Oro Valley resident Mark Inskeep underwent the vertical sleeve surgery in May 2008. Thus far, he's lost 272 pounds from his surgical weight of 474.
Northwest resident Cristin Grant weighed 286 pounds when she had the procedure done in July 2007. These days, she's 130 pounds lighter.
They are two of the more than 300 vertical sleeve gastrectomy patients of Stephen Burpee, M.D., and Patrick Chiasson, M.D., of the Southern Arizona Center for Minimally Invasive Surgery.
"The primary function of the stomach is a reservoir that allows us to eat intermittently, instead of continuously," Burpee said. "The sleeve makes the stomach smaller, changing it from a reservoir to a passageway between the esophagus and the intestines. People can't eat very much in one sitting after this surgery."
Burpee said vertical sleeve gastrectomy is for people who are roughly 100 pounds overweight, depending on height. Losing half your body weight is a goal, not an expectation, he noted.
"Most patients can expect to lose about 75 to 80 percent of their excess body weight after the procedure," he said.
His partner, Chiasson, cautioned that the procedure alone won't solve an obesity problem.
"People who do really well are those who make a lifestyle change with the surgery," Chiasson said. "Those are the ones who concentrate on diet and exercise and are the people who do the best to truly transform their lives."
Both Burpee and Chiasson perform the vertical sleeve gastrectomy surgeries at Northwest Medical Center, which recently was named a Bariatric Surgery Center of Excellence by the American Society for Metabolic and Bariatric Surgery.
Before his surgery, Inskeep, who is Chiasson's patient, took 10 prescription drugs for high blood pressure, diabetes, congestive heart failure and depression. He was on continuous oxygen, and nearly died when a vein in his leg ruptured. Today, he takes no medications and doesn't need supplemental oxygen.
"In my family, we used to celebrate with eating and drown our sorrows with eating," Inskeep said. "I look at food differently now, even though I still enjoy food and love to cook. I consider food as fuel and not as entertainment or comfort any more."

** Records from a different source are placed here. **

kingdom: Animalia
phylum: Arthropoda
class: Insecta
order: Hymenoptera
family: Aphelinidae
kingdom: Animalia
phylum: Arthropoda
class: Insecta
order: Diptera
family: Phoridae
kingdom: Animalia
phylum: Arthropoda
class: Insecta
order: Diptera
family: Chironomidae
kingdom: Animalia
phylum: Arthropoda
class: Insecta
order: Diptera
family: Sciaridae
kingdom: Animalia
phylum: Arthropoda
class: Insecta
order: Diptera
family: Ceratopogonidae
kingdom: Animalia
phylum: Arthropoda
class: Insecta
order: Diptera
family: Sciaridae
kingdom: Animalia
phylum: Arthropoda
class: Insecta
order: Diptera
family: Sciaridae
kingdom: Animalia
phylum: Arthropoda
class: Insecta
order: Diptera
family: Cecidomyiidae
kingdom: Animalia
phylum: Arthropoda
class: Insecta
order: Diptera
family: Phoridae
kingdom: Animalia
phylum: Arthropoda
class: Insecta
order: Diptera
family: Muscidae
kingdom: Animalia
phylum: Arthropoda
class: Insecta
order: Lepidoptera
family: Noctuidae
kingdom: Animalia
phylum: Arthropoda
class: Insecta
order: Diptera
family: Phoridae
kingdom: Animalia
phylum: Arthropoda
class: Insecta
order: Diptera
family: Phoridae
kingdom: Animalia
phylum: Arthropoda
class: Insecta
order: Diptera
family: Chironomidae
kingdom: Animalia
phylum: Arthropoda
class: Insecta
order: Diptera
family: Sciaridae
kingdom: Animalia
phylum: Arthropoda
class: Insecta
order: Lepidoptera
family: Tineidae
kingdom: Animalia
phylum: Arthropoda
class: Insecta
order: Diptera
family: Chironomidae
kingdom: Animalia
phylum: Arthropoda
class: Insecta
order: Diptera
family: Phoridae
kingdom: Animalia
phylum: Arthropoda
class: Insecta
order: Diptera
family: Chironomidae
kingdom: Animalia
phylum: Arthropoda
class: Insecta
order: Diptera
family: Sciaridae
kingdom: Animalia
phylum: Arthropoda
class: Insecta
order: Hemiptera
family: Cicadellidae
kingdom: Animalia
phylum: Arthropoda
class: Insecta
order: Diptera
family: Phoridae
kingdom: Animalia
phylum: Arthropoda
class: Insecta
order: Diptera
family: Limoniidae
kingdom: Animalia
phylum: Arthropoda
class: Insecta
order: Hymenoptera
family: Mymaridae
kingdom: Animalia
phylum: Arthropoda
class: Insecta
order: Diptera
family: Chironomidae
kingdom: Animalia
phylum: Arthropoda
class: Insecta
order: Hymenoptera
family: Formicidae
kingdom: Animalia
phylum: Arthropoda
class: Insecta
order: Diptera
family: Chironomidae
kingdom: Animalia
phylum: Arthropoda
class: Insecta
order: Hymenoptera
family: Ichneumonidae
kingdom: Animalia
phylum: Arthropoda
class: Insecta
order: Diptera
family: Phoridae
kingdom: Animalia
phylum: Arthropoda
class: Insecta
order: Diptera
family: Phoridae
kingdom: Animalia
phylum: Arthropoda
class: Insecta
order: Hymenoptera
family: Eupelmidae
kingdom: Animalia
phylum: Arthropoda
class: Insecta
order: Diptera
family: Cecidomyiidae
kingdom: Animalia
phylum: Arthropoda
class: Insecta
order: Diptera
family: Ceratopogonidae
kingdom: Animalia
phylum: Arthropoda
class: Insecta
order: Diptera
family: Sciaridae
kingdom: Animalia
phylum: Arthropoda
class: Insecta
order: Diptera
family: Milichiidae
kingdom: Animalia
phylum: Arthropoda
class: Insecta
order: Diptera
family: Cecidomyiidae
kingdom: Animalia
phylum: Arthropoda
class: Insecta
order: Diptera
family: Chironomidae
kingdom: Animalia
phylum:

Chiasson pointed out that Inskeep's loss of more than half his body weight isn't unusual.
"Mark is not the exception — I have another patient who went from 474 pounds to 225 pounds in a year after the surgery," Chiasson said. "The best patients are those like Mark who have the surgery and follow a routine of diet and exercise afterward."
For Grant, the weight came off her body quickly after the surgery, but she had to continue to work at the process.
"It's not a magic surgery," Grant said. "In the first few months you have to retrain your stomach by learning how to eat both physically and mentally."
Burpee pointed out there are two other surgical procedures used to reduce weight — gastric bypass and gastric band surgery.
"Gastric bypass is similar to the vertical sleeve procedure, but rearranges a greater portion of the anatomy and is a bit riskier surgery," Burpee said. "While the weight loss results are good, there can be long-term complications like bowel obstructions or stomach ulcers."
With the gastric band surgery, there is no rearranging of a person's innards, he noted.
"It's like putting a belt on top of the stomach and snugging it down to narrow the opening into the stomach," Burpee said. "That slows down the rate of eating, so you eat less and lose weight, but it's not as good as the bypass or the sleeve."
Burpee pointed out that most insurance programs do not cover the sleeve procedure at this time. He expects that to change early in 2010.